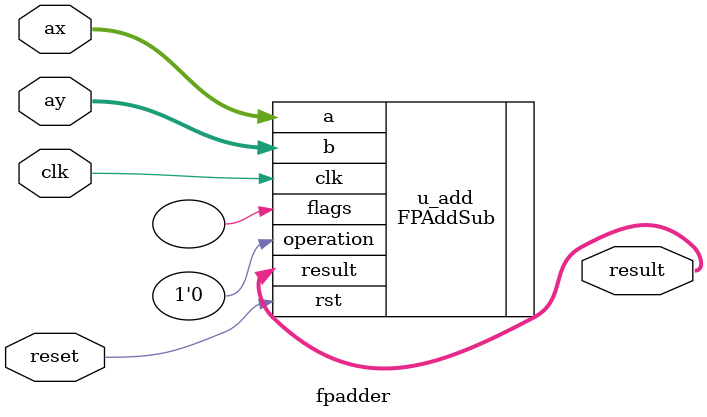
<source format=v>
`define EXPONENT 5
`define MANTISSA 10
`define SIGN 1
`define DWIDTH (`SIGN+`EXPONENT+`MANTISSA)
`define IEEE_COMPLIANCE 1

module fpadder(
        clk,
        reset,
        ax,
        ay,
        result
        );

  input clk;
  input reset;
  input [`DWIDTH-1:0] ax;
  input [`DWIDTH-1:0] ay;
  output [`DWIDTH-1:0] result;


  FPAddSub u_add(.clk(clk), .rst(reset), .a(ax), .b(ay), .operation(1'b0), .result(result), .flags());



endmodule


</source>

____

**TASK DIRECTIONS**
Copy out the records exactly. Do not include the pictures.

**SOLUTION TO THIS TASK**
<source format=v>
`define EXPONENT 5
`define MANTISSA 10
`define SIGN 1
`define DWIDTH (`SIGN+`EXPONENT+`MANTISSA)
`define IEEE_COMPLIANCE 1

module fpadder(
        clk,
        reset,
        ax,
        ay,
        result
        );

  input clk;
  input reset;
  input [`DWIDTH-1:0] ax;
  input [`DWIDTH-1:0] ay;
  output [`DWIDTH-1:0] result;


  FPAddSub u_add(.clk(clk), .rst(reset), .a(ax), .b(ay), .operation(1'b0), .result(result), .flags());



endmodule


</source>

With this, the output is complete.